When it comes to countries, we have been informed repeatedly, there are no friends … just interests.  So it is with Afghanistan, from which the US decided to withdraw unilaterally and quickly.  Allies such as Britain who still have a presence there were caught off-guard.  Not altogether happy, slang words like ‘doolally’ have been used to describe President Biden who was also reluctant to respond promptly to British prime minister Boris Johnson’s urgent calls, and kept him waiting several days.  So much for the ‘special relationship’ between the two countries.

It wasn’t always a cosy relationship.  Quite frosty for the first hundred years or so after American independence, it included an attack on Washington and the city’s temporary capture.  During the Civil War they helped the Confederacy surreptitiously but as American power and industrial might continued to grow, the British realized an accommodation would be to their advantage and proceeded to emphasize ties of kinship, language and even democracy.  In the event, they even persuaded the US government to help in two world wars and even join them eventually.

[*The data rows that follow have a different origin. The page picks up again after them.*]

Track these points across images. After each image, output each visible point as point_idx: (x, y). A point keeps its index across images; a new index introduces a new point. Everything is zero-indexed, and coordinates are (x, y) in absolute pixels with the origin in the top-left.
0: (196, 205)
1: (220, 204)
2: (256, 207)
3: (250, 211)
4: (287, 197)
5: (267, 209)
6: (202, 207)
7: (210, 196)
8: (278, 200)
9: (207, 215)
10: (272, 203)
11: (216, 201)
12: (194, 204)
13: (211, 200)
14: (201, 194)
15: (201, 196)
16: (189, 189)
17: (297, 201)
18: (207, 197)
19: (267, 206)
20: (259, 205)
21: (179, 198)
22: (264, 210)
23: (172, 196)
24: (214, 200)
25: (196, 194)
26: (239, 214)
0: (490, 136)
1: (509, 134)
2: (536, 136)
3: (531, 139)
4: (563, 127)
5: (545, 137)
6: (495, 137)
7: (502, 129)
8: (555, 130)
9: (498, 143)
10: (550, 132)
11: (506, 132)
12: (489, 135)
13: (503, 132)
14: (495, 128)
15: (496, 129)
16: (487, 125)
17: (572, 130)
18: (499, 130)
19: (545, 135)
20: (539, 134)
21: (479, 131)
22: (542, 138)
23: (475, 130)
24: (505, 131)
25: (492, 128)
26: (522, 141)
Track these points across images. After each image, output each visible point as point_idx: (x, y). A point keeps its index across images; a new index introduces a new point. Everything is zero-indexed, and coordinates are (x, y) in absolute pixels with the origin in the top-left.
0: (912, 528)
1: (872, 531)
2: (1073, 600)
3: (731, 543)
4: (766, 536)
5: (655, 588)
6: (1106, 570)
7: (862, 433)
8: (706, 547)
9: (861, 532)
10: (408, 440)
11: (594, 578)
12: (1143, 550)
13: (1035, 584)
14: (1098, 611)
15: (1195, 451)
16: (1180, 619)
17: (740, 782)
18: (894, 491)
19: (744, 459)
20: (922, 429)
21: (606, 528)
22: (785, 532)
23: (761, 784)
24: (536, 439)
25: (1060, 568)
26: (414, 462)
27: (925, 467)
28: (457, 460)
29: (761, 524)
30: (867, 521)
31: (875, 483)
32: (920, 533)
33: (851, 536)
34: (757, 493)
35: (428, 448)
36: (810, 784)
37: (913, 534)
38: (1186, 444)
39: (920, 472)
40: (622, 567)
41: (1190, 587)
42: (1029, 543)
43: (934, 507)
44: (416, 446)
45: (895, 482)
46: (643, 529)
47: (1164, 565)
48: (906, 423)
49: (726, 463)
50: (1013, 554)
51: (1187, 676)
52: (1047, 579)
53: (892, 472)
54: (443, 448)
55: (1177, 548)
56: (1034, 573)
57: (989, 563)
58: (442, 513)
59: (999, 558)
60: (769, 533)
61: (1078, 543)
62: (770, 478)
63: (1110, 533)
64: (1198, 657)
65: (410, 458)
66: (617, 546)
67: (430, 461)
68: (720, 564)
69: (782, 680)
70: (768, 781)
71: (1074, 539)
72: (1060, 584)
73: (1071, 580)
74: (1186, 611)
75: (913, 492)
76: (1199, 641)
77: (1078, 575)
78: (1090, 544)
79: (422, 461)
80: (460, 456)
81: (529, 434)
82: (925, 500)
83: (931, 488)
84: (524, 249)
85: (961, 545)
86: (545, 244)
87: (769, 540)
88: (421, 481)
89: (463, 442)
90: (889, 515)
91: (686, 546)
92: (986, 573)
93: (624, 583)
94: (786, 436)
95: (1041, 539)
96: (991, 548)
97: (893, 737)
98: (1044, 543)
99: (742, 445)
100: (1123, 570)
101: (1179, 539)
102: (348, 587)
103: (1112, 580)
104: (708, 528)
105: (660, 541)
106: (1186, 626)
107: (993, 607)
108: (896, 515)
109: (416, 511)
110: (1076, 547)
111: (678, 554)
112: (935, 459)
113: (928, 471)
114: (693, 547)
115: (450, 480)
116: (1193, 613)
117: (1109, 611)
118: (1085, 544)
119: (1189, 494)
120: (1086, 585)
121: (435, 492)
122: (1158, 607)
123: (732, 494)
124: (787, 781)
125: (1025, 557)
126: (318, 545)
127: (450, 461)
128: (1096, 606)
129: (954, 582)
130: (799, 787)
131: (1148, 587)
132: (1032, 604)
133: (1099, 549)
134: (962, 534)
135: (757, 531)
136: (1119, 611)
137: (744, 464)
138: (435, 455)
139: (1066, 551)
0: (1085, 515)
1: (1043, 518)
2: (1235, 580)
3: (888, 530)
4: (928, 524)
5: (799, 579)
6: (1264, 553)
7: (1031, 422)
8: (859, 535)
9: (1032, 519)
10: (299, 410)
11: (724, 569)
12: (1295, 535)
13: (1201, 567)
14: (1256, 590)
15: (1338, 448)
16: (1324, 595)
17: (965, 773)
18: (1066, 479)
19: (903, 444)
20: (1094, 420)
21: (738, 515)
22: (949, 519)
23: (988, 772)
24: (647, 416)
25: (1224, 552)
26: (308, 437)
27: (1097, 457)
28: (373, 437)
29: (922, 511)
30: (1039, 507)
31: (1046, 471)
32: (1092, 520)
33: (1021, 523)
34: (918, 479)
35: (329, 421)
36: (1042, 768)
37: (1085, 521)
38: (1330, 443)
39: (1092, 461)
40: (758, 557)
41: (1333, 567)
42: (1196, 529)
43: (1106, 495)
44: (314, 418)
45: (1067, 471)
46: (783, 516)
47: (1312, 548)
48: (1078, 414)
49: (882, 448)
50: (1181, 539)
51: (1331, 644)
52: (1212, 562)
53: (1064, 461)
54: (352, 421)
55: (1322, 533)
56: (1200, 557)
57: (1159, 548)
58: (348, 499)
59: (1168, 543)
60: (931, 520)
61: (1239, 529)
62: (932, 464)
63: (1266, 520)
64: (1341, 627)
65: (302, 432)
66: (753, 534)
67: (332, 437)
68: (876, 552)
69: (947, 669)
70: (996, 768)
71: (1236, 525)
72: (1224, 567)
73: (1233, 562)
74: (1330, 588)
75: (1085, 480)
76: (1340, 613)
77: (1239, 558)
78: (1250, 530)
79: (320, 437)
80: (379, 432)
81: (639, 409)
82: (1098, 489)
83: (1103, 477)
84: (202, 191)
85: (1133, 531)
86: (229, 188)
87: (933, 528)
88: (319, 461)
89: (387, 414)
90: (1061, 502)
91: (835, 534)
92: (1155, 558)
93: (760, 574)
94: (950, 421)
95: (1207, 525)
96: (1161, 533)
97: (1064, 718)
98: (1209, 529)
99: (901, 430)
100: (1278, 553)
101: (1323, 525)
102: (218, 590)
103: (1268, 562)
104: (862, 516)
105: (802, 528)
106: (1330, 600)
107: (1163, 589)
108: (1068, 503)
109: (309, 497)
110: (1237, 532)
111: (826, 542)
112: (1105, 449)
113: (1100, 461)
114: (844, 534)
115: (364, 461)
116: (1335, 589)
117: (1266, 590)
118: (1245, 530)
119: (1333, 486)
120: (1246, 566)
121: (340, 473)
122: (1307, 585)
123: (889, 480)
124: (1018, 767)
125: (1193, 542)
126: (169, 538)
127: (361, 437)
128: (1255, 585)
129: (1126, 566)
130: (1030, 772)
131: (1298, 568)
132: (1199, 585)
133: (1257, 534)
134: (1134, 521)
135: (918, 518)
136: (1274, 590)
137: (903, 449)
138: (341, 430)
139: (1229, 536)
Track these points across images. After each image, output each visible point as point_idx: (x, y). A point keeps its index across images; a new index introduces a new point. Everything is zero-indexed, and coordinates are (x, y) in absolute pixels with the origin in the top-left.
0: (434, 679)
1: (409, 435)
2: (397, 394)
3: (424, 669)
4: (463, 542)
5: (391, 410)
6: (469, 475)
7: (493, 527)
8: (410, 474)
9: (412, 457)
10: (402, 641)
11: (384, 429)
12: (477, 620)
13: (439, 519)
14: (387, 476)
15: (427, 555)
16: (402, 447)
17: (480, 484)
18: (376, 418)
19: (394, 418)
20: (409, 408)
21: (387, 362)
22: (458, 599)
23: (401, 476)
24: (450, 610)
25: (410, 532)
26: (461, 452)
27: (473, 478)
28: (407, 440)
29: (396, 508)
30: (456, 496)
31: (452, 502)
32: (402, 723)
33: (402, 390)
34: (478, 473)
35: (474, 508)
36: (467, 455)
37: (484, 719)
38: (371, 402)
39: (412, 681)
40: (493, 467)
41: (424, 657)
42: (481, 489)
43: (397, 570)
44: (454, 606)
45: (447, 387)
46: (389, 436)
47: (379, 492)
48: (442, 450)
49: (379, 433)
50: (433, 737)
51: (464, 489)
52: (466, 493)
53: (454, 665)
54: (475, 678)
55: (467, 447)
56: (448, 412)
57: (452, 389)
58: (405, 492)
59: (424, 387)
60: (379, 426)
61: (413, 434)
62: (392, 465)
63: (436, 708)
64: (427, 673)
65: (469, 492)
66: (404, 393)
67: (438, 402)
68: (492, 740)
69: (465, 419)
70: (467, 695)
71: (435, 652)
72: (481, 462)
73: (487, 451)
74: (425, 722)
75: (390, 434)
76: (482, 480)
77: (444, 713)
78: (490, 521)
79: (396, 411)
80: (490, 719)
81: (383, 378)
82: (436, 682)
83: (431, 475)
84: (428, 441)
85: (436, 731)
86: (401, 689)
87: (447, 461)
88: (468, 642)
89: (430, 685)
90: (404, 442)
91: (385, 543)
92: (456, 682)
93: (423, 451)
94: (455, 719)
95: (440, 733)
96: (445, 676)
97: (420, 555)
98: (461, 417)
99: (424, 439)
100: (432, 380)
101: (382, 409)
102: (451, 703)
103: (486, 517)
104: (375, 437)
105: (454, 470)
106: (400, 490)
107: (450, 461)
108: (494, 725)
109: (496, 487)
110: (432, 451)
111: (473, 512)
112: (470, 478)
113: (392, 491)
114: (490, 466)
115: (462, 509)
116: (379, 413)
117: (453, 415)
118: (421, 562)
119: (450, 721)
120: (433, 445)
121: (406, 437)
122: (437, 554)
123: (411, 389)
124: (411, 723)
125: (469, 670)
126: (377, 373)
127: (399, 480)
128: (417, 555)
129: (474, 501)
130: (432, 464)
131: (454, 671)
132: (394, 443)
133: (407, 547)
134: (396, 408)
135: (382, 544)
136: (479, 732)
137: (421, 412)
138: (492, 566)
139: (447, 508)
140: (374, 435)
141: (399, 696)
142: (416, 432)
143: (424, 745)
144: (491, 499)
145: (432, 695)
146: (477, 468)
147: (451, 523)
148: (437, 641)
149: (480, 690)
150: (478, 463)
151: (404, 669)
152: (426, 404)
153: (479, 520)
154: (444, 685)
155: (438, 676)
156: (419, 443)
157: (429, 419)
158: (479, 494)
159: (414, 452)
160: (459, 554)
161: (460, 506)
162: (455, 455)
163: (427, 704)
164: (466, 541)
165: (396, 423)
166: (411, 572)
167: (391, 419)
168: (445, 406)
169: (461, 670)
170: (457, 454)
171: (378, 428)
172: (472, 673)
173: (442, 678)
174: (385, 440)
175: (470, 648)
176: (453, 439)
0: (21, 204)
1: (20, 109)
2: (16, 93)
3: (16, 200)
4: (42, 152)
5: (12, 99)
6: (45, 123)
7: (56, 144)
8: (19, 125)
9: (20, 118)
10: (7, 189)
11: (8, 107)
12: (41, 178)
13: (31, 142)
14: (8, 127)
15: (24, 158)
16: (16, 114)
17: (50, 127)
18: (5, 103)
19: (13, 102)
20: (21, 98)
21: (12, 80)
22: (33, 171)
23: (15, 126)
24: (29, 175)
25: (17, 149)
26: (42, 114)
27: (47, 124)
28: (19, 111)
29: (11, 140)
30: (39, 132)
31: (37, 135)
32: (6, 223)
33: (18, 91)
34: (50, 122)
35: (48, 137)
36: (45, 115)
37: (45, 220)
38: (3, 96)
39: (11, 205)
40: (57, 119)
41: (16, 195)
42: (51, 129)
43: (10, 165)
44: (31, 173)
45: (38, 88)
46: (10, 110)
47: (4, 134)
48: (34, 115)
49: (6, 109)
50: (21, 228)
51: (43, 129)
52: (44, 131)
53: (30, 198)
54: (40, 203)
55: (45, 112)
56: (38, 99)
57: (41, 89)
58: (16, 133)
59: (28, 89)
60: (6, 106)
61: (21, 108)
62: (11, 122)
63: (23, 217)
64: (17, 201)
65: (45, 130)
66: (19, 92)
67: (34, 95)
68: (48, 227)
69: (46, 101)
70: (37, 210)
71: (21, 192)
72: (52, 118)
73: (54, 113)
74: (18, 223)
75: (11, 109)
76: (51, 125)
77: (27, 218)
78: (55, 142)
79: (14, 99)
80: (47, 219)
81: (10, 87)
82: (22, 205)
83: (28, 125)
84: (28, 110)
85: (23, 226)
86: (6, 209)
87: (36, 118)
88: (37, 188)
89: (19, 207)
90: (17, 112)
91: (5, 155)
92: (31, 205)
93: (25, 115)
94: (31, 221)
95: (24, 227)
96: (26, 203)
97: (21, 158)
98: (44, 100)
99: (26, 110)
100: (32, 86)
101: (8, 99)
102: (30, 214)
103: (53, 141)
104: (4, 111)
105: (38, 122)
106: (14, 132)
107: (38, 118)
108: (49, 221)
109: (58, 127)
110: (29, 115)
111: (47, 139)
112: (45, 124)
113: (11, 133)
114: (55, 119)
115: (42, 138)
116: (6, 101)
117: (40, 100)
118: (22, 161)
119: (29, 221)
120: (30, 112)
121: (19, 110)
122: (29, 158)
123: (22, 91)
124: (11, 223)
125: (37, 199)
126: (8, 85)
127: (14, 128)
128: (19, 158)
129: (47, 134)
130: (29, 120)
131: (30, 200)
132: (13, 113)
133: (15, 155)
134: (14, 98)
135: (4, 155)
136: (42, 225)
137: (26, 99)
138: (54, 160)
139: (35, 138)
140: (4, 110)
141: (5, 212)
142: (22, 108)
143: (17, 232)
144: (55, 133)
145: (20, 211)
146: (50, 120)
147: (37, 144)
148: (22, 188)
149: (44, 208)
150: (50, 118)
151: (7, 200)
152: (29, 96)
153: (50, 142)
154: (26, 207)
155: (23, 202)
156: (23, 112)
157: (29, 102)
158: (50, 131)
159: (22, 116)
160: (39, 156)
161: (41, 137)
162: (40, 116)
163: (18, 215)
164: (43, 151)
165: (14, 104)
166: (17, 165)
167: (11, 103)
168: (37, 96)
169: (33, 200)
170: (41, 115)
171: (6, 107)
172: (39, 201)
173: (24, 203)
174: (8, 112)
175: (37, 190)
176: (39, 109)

Next, consider the case of England and France.  After the Normann conquest in 1066, French became the court language and continued so for a good three hundred years.  But the relationship also started a rivalry often with claims and counterclaims of being the rightful ruler, which sometimes led to war.  Following the French revolution came the Napolionic wars and their devastation, culminating in the 1815 Battle of Waterloo and French defeat. 

The 19th century also saw the German states being united by Bismarck, and, through industrialization, turned into a single powerful country.  Viewed as a threat by both Britain and France it brought about an entente cordiale … a rapprochement between centuries old implacable enemies.

Their efforts to choke off German growth could have only one result in the end — war.  And the 20th century suffered two with devastating loss of life.  The plan to help Germany (at least the western half) recover after the Second World War had flattened it, brought it within the US ambit.  Lest anyone think the aid was entirely altruistic, far from it, for a new threat had arisen … that of the mighty Soviet Union, and a quivering Western Europe was trying to shore up its side.  Yes indeed, countries do not have friends … only interests.

And so the Afghans who helped the US (the translators and such like) tried to get away during the withdrawal; with the rapid Taliban takeover, they could feel the threat to life and limb in their bones, and some knew they were on lists.  Many did leave on the American planes but out of the crowds packing Kabul airport, most were left behind.